Try it: In the listing that follows, the range to quote begins at the line that has "- [Compositional Layout](3-compositional-layout/)" and ends after the line that has "- [github.com/dkhamsing](https://github.com/dkhamsing)"; quote it verbatim and add nothing.

Records supplied:
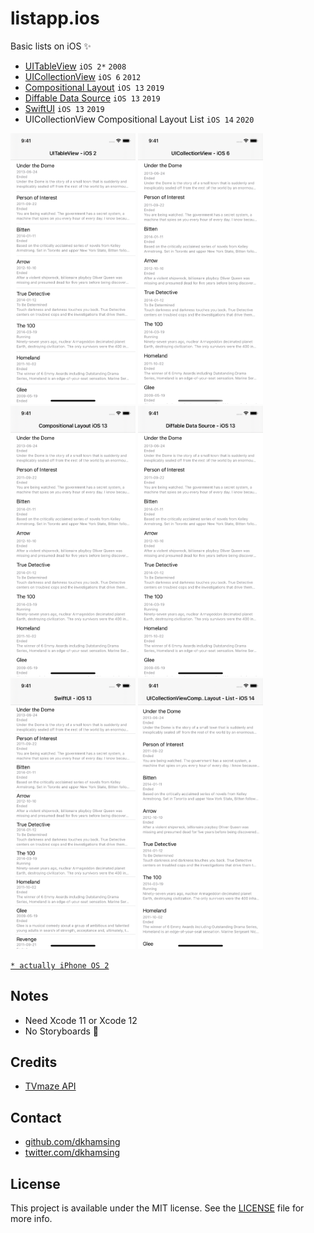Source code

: # listapp.ios

Basic lists on iOS :sparkles:

- [UITableView](1-uitableview/) `iOS 2*` `2008`
- [UICollectionView](2-uicollectionview/) `iOS 6` `2012`
- [Compositional Layout](3-compositional-layout/) `iOS 13` `2019`
- [Diffable Data Source](4-diffable-data-source/) `iOS 13` `2019`
- [SwiftUI](5-swiftui/) `iOS 13` `2019`
- UICollectionView Compositional Layout List `iOS 14` `2020`

<img src=images/ios2.png width=200> <img src=images/ios6.png width=200> <img src=images/ios13-a.png width=200> <img src=images/ios13-b.png width=200> <img src=images/ios13-c.png width=200> <img src=images/ios14.png width=200>

[`* actually iPhone OS 2`](https://en.wikipedia.org/wiki/IPhone_OS_2)

## Notes

- Need Xcode 11 or Xcode 12
- No Storyboards :no_good:

## Credits

- [TVmaze API](http://www.tvmaze.com/api)

## Contact

- [github.com/dkhamsing](https://github.com/dkhamsing)
- [twitter.com/dkhamsing](https://twitter.com/dkhamsing)

## License

This project is available under the MIT license. See the [LICENSE](LICENSE) file for more info.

Response to this exercise:
- [Compositional Layout](3-compositional-layout/) `iOS 13` `2019`
- [Diffable Data Source](4-diffable-data-source/) `iOS 13` `2019`
- [SwiftUI](5-swiftui/) `iOS 13` `2019`
- UICollectionView Compositional Layout List `iOS 14` `2020`

<img src=images/ios2.png width=200> <img src=images/ios6.png width=200> <img src=images/ios13-a.png width=200> <img src=images/ios13-b.png width=200> <img src=images/ios13-c.png width=200> <img src=images/ios14.png width=200>

[`* actually iPhone OS 2`](https://en.wikipedia.org/wiki/IPhone_OS_2)

## Notes

- Need Xcode 11 or Xcode 12
- No Storyboards :no_good:

## Credits

- [TVmaze API](http://www.tvmaze.com/api)

## Contact

- [github.com/dkhamsing](https://github.com/dkhamsing)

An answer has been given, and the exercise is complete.